> _SUPPLIED DATA_
--------
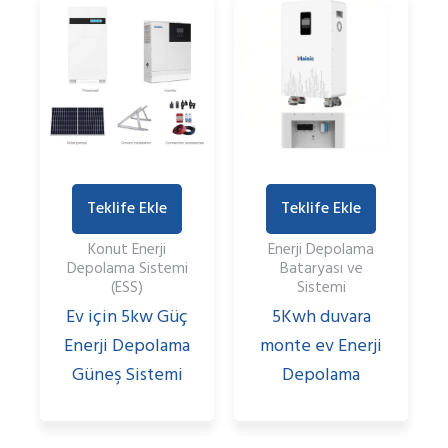
Teklife Ekle
Teklife Ekle
Konut Enerji
Enerji Depolama
Depolama Sistemi
Bataryası ve
(ESS)
Sistemi
Ev için 5kw Güç
5Kwh duvara
Enerji Depolama
monte ev Enerji
Güneş Sistemi
Depolama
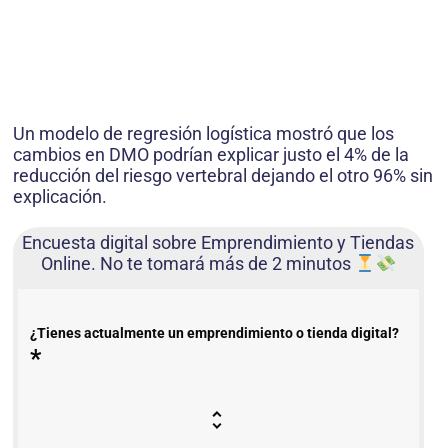
Un modelo de regresión logística mostró que los
cambios en DMO podrían explicar justo el 4% de la
reducción del riesgo vertebral dejando el otro 96% sin
explicación.
Encuesta digital sobre Emprendimiento y Tiendas
Online. No te tomará más de 2 minutos
¿Tienes actualmente un emprendimiento o tienda digital?
*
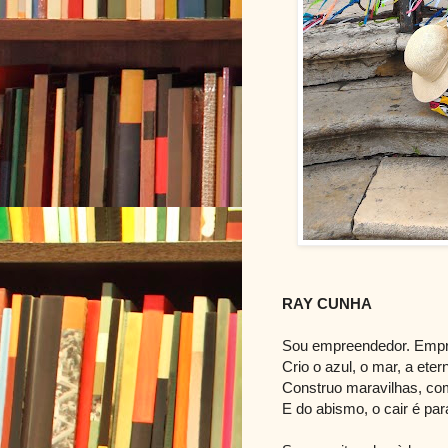
RAY CUNHA
Sou empreendedor. Empr
Crio o azul, o mar, a eter
Construo maravilhas, co
E do abismo, o cair é pa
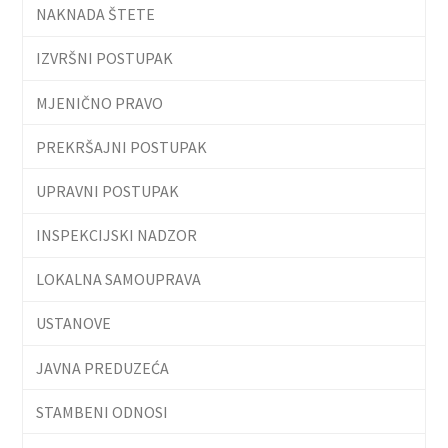
NAKNADA ŠTETE
IZVRŠNI POSTUPAK
MJENIČNO PRAVO
PREKRŠAJNI POSTUPAK
UPRAVNI POSTUPAK
INSPEKCIJSKI NADZOR
LOKALNA SAMOUPRAVA
USTANOVE
JAVNA PREDUZEĆA
STAMBENI ODNOSI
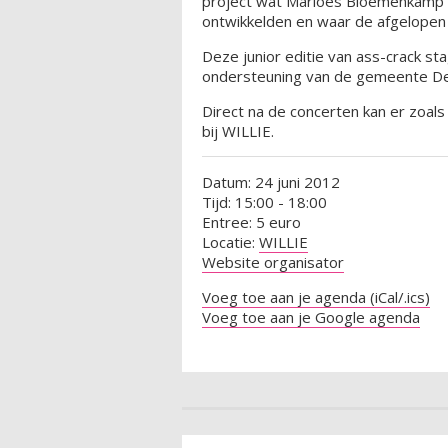
project wat Marloes Bloemenkamp 
ontwikkelden en waar de afgelopen
Deze junior editie van ass-crack st
ondersteuning van de gemeente De
Direct na de concerten kan er zoals
bij WILLIE.
Datum: 24 juni 2012
Tijd: 15:00 - 18:00
Entree: 5 euro
Locatie:
WILLIE
Website organisator
Voeg toe aan je agenda (iCal/.ics)
Voeg toe aan je Google agenda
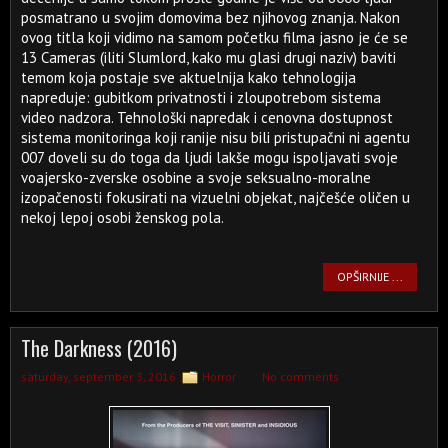
posmatrano u svojim domovima bez njihovog znanja. Nakon
ovog titla koji vidimo na samom početku filma jasno je će se
13 Cameras (iliti Slumlord, kako mu glasi drugi naziv) baviti
temom koja postaje sve aktuelnija kako tehnologija
napreduje: gubitkom privatnosti i zloupotrebom sistema
video nadzora. Tehnološki napredak i cenovna dostupnost
sistema monitoringa koji ranije nisu bili pristupačni ni agentu
007 doveli su do toga da ljudi lakše mogu ispoljavati svoje
voajersko-zverske osobine a svoje seksualno-moralne
izopačenosti fokusirati na vizuelni objekat, najčešće oličen u
nekoj lepoj osobi ženskog pola.
OPŠIRNIJE ...
The Darkness (2016)
saturday, september 3, 2016
Horror
No comments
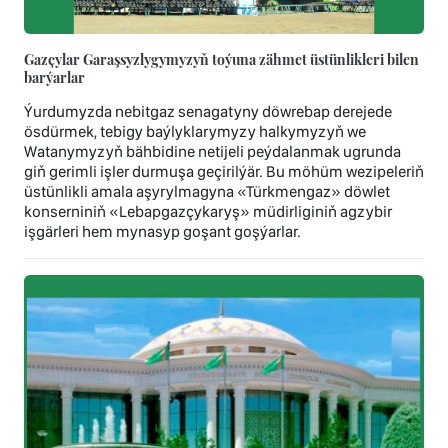
Gazçylar Garaşsyzlygymyzyň toýuna zähmet üstünlikleri bilen
barýarlar
Ýurdumyzda nebitgaz senagatyny döwrebap derejede
ösdürmek, tebigy baýlyklarymyzy halkymyzyň we
Watanymyzyň bähbidine netijeli peýdalanmak ugrunda
giň gerimli işler durmuşa geçirilýär. Bu möhüm wezipeleriň
üstünlikli amala aşyrylmagyna «Türkmengaz» döwlet
konserniniň «Lebapgazçykaryş» müdirliginiň agzybir
işgärleri hem mynasyp goşant goşýarlar.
--------
> _EXERCISE DESCRIPTION_
Can you copy, word for word, the entries' lines from the one containing "posmatrano u svojim" through the one containing "napreduje: gubitkom privatnosti", both included?

> _RESPONSE_
posmatrano u svojim domovima bez njihovog znanja. Nakon
ovog titla koji vidimo na samom početku filma jasno je će se
13 Cameras (iliti Slumlord, kako mu glasi drugi naziv) baviti
temom koja postaje sve aktuelnija kako tehnologija
napreduje: gubitkom privatnosti i zloupotrebom sistema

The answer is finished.